**Tarea a realizar:** Imprime, tal como figura en el texto sobre Sandro, todo el tramo que va desde "6 de enero 2010" hasta "consciente de despedida.".

**Texto proporcionado:**
·····

6 de enero 2010 - 00:00

Sobre giras, disfraces y tertulias

 
  • «Yo ya lo sé. Vos te querés ir de gira y no llevarnos». Eso fue lo último que llegó a decirle su esposa, Olga Garaventa, a Sandro. Él, que acababa de salir de la quinta y última de sus operaciones, ya no podía hablar. Sólo le hizo un gesto. Un gesto consciente de despedida.

  • Quizá no pocos ciudadanos hayan viajado con Sandro sin saberlo. Una de las privaciones que el creador de «Rosa Rosa» más lamentaba era no poder transitar a cara limpia por la calle. El precio de la fama. A Sandro nunca le gustaron las aglomeraciones ni los tumultos, y su vida privada, como era bien sabido, siempre fue muy recoleta y hasta misteriosa. Leyenda urbana o no, hay quienes sostienen (inclusive algunos de sus allegados) que para aliviar esa privacidad forzosa, el «Gitano» solía camuflarse con lentes y sombreros para poder salir sin que lo reconocieran. Tanto, que para divertirse secretamente manejaba algunas veces un taxi de su propiedad para llevar pasajeros y conversar con ellos de manera anónima. Una forma, como tantas otras, de no perder el contacto con el pueblo. 

  • Donde sí solía vérselo, durante los años 80, era en la selecta librería-café Clásica y Moderna. Desde ya, nunca llegaba allí antes de la medianoche, y cuando aparecía se sentaba a la mesa de uno de los fundadores del local, Paco Poblet, también fallecido, con quien cultivó una relación de muchos años. Era improbable que sus admiradoras frecuentaran esa librería, y mucho menos a esa hora. Rodeado de intelectuales, poetas y músicos (aunque músicos cultores de otros géneros), Sandro no se sentía distanciado de ellos, y podía llegar a quedarse conversando hasta más allá del cierre de la librería. Por el contrario, su interés en las novedades literarias o en los movimientos jazzeros (raíz que, además, era la suya) lo convirtieron en uno de los parroquianos pioneros de aquella librería de culto.

·····

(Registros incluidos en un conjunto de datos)
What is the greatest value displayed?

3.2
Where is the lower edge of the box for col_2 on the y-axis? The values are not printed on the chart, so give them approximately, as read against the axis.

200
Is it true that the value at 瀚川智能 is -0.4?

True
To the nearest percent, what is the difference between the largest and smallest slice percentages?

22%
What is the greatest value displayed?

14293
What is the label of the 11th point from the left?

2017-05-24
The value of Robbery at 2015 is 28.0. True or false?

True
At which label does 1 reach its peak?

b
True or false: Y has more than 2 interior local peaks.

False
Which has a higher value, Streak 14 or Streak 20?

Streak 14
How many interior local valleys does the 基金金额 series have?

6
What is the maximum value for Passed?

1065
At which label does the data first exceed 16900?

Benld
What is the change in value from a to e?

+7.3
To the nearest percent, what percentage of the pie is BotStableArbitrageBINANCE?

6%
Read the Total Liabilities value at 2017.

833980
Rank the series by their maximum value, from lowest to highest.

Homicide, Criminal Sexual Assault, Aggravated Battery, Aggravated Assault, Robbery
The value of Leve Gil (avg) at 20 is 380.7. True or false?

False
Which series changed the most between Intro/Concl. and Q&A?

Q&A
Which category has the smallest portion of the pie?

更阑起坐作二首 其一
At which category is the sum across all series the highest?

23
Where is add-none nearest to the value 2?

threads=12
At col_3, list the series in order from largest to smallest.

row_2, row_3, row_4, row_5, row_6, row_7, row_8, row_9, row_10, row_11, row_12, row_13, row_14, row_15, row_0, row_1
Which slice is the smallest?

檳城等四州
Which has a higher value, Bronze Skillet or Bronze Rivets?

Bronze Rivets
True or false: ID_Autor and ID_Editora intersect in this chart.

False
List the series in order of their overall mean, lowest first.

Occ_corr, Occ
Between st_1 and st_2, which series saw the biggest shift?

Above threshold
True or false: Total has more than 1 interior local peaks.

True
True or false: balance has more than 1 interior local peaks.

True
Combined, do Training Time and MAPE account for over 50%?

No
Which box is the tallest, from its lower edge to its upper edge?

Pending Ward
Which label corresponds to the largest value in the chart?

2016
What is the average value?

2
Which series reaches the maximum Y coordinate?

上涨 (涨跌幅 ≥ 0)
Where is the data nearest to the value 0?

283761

·····

**Área de respuesta:**
6 de enero 2010 - 00:00

Sobre giras, disfraces y tertulias

 
  • «Yo ya lo sé. Vos te querés ir de gira y no llevarnos». Eso fue lo último que llegó a decirle su esposa, Olga Garaventa, a Sandro. Él, que acababa de salir de la quinta y última de sus operaciones, ya no podía hablar. Sólo le hizo un gesto. Un gesto consciente de despedida.